Selected passage:
=== Begin Enclosure ===

Interesting times

The veg garden is going nicely. We have tomatoes, onions, pumpkins, beetroot, cucumbers and lots and lots of lettuce growing well! We have also sowed carrots, coriander, turnip greens and broccoli raab (Anna tells me these last two are to be eaten like salad, mmmm, turnip salad!), and some of these have germinated already. In addition, we have carrots, beetroot, melons, courgette, basil, more coriander and more pumpkin seedlings growing in pots on the balcony. Feeling very green-fingered!

Don’t like to dwell on the weather, but there have been some nice atmospheric phenomena!

We took a trip to Mario and Izaskun’s place last week to say Hi. Mark and Chelsea, our friends from Mazo de Mon were volunteering there so we all met up for lunch and had a good chat.   It was great to see everyone again, to hear plans (Mark and Chelsea are heading to the UK soon for a visit) and to see what has been going on at Mario and Izaskun’s project. Mark and Chelsea have been busy strimming and weeding; the veg garden looks much tidier and the fields have been tamed a little bit. One thing I have realised is that if you want a lot of land out here, you either need to get to love your strimmer, or get some livestock to keep the grass down!

At Mario's

Like 48.1% of the voting population of the UK we got a very nasty shock last Friday when we woke up to hear the UK has voted to leave the EU. We think this is a tragedy for many reasons, and of course it puts our own future here in Spain in some doubt. We are thinking to just get Spanish residency as soon as possible in the hope that it will stand us in good stead if we need to apply for citizenship in future. Just one more sad little result from an all round bad situation!

On a brighter note we went to look at some more land on Friday with our friendly local Estate Agents, they had managed to find us some good sized plots which could work pretty well. Now we just need to make sure we can afford it since our savings are only worth 90% of what they were on Thursday evening!

=== End Enclosure ===

Available data:
=== Begin Enclosure ===

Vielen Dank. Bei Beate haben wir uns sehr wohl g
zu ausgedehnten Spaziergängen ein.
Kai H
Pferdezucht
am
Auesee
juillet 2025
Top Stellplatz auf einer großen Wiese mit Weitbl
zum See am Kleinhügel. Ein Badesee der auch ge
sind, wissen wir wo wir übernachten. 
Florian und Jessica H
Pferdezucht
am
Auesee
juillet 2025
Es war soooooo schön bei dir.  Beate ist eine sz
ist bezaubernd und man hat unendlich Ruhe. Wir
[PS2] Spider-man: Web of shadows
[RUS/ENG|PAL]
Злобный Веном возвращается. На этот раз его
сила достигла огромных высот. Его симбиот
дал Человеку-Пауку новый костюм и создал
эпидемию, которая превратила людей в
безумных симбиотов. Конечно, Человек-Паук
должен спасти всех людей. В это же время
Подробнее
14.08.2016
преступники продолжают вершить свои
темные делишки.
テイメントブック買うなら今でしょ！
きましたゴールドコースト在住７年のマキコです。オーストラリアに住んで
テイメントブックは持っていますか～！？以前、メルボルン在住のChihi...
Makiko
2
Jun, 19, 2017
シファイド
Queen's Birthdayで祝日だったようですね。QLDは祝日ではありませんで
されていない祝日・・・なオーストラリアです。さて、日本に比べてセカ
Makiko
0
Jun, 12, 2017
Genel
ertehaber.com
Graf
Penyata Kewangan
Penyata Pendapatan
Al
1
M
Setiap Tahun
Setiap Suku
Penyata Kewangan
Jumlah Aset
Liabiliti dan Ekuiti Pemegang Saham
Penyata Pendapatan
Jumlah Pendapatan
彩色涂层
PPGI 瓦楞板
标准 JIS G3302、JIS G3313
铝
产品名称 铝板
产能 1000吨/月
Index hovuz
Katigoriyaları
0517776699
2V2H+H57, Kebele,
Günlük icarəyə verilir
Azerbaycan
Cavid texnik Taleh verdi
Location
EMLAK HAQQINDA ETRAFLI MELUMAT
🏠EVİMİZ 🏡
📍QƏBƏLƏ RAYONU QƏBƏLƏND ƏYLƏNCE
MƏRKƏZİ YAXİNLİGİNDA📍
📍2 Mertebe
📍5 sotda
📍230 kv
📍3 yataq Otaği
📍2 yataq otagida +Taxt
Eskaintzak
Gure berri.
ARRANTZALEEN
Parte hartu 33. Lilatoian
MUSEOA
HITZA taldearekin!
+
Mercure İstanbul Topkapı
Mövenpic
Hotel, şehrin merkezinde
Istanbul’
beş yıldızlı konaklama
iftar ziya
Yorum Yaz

=== End Enclosure ===

Exercise description: In the post titled "Interesting times," which crops does the writer say were sown in the garden in the sentence that begins "We have also sowed"? The material has no connection to the post titled "Interesting times."

Result of this task:
- Carrots
- Coriander
- Turnip greens
- Broccoli raab